> **PROBLEM STATEMENT**: Recast all of the rows below as a numbered list, skipping any blank lines and leaving out the pictures.

——

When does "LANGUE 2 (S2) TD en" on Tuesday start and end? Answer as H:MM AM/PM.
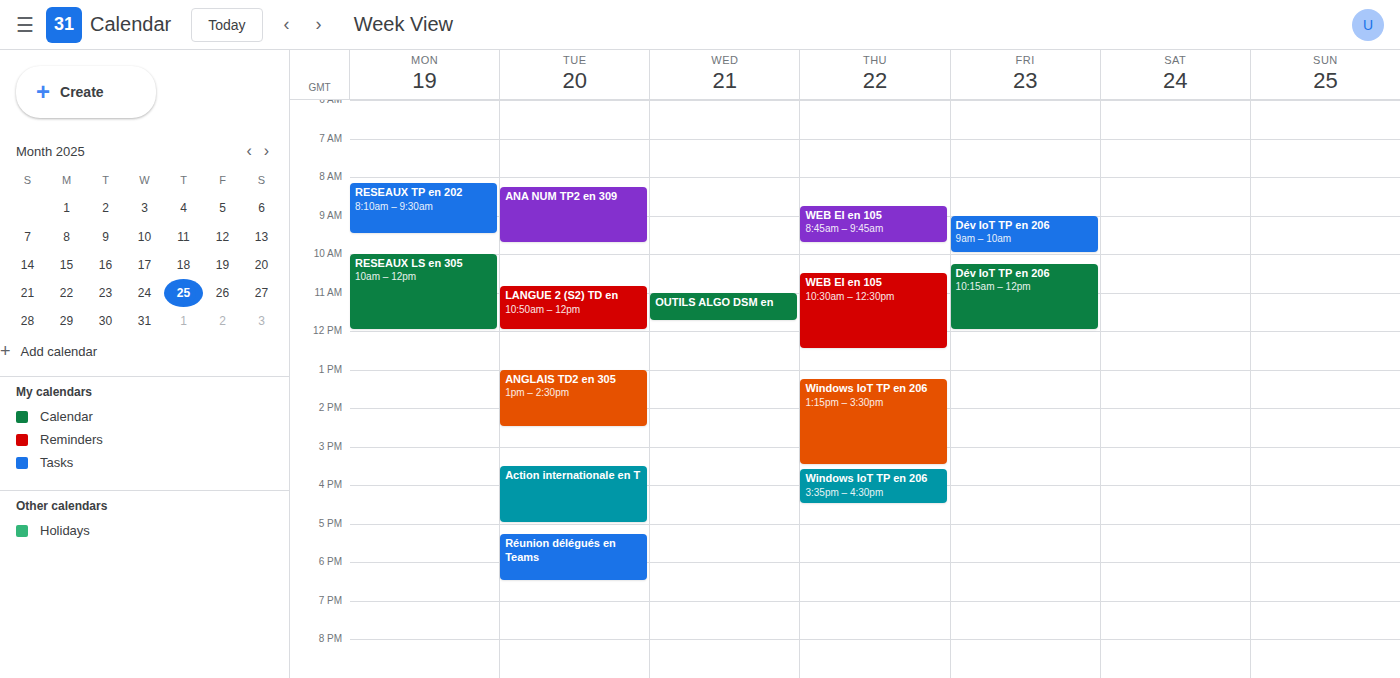
10:50 AM to 12:00 PM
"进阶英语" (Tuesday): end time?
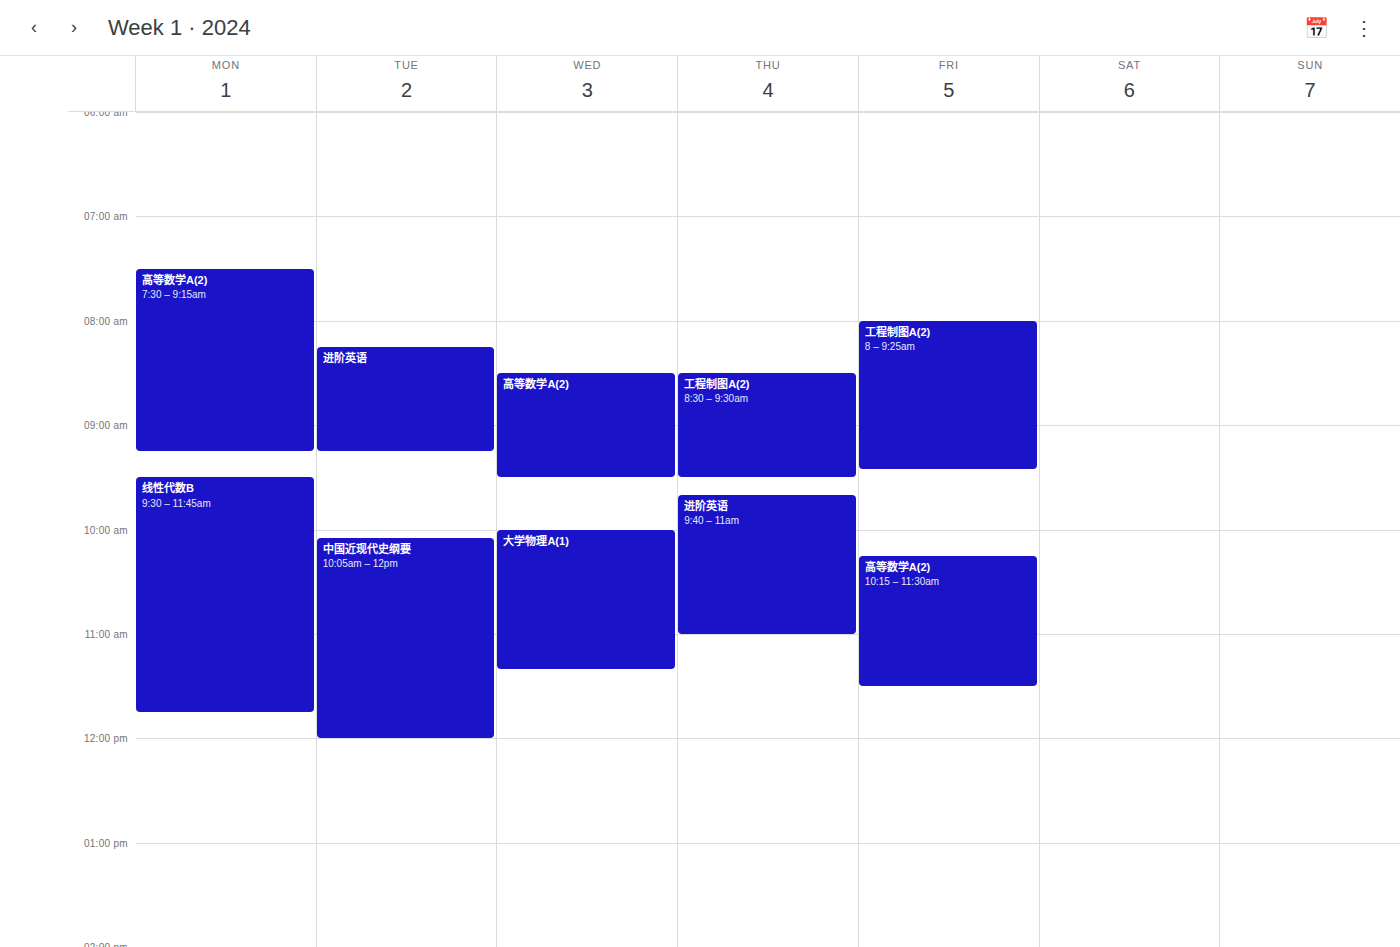
9:15 AM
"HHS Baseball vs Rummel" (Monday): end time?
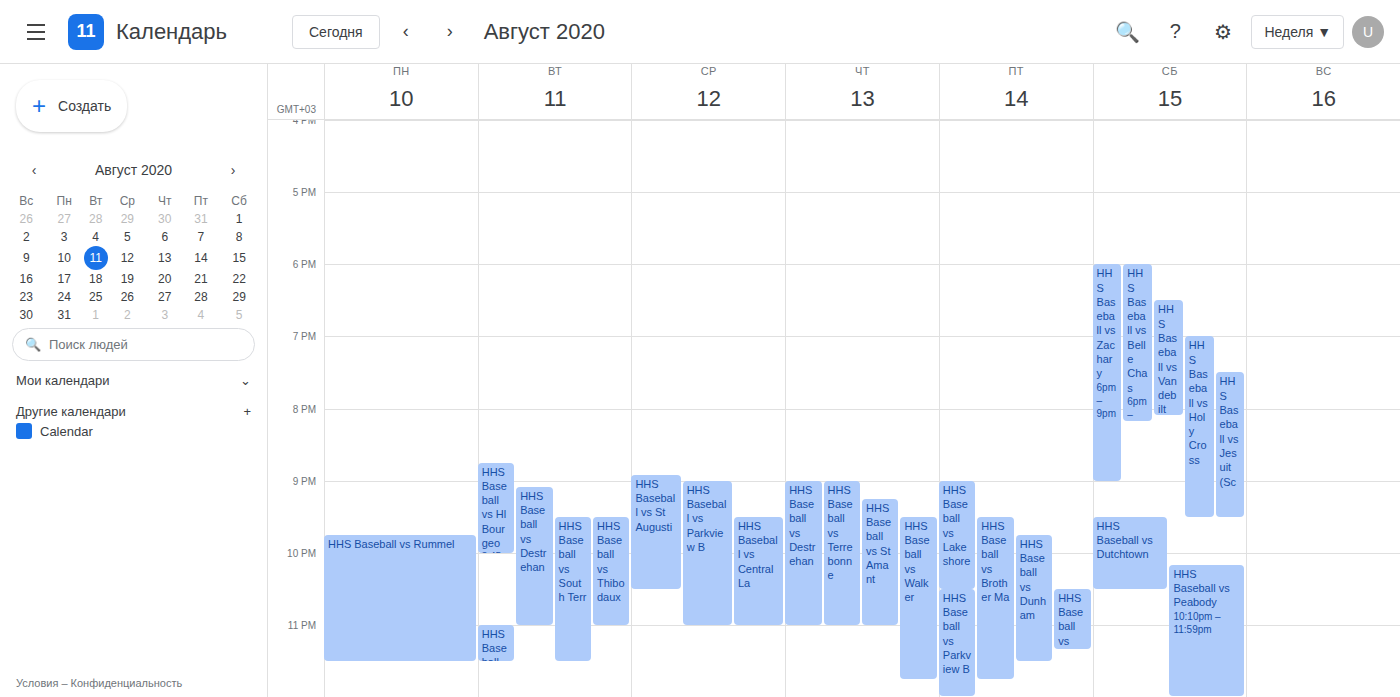
11:30 PM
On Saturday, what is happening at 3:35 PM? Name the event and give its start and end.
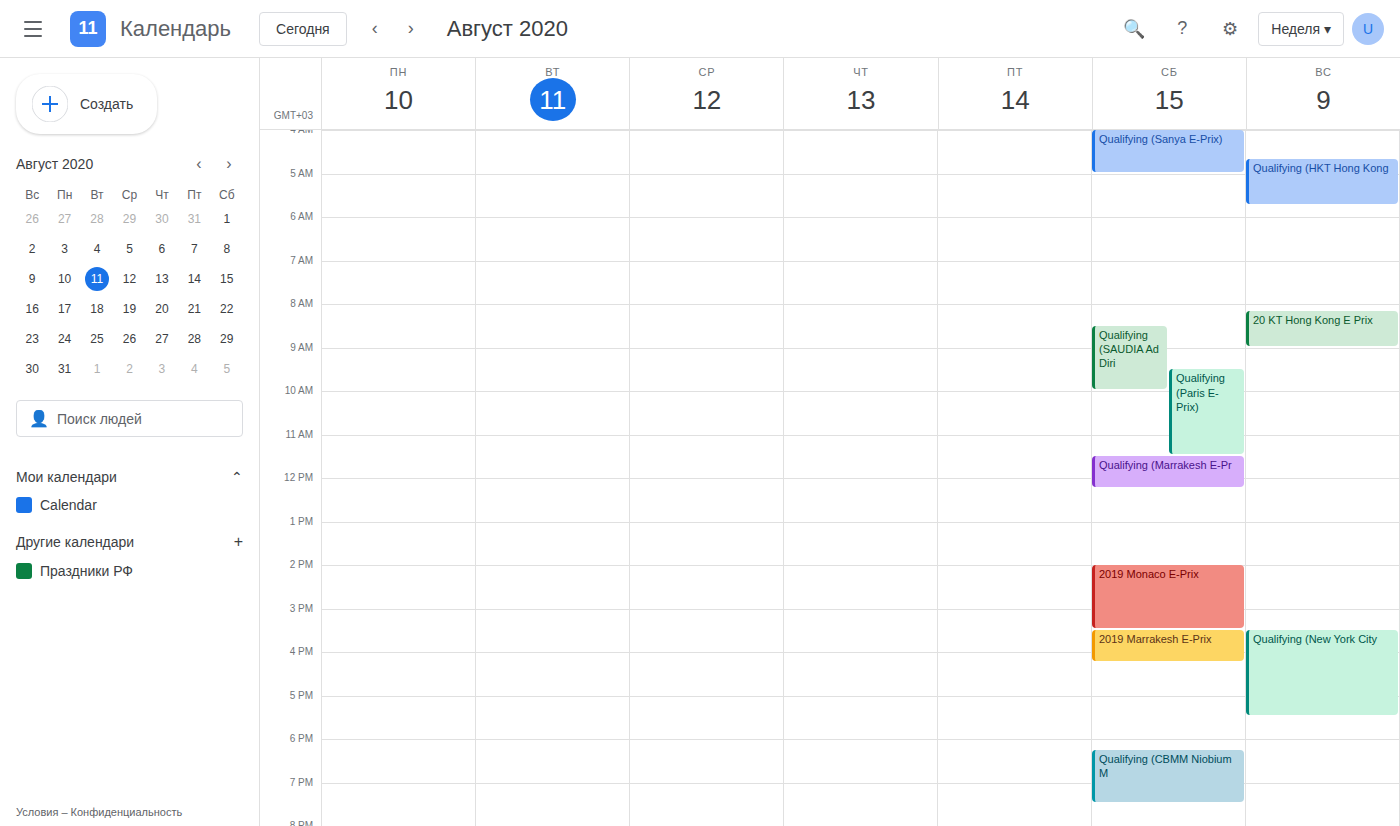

——

> **RESULT OF THIS EXERCISE**:
1. When does "LANGUE 2 (S2) TD en" on Tuesday start and end? Answer as H:MM AM/PM.
2. 10:50 AM to 12:00 PM
3. "进阶英语" (Tuesday): end time?
4. 9:15 AM
5. "HHS Baseball vs Rummel" (Monday): end time?
6. 11:30 PM
7. On Saturday, what is happening at 3:35 PM? Name the event and give its start and end.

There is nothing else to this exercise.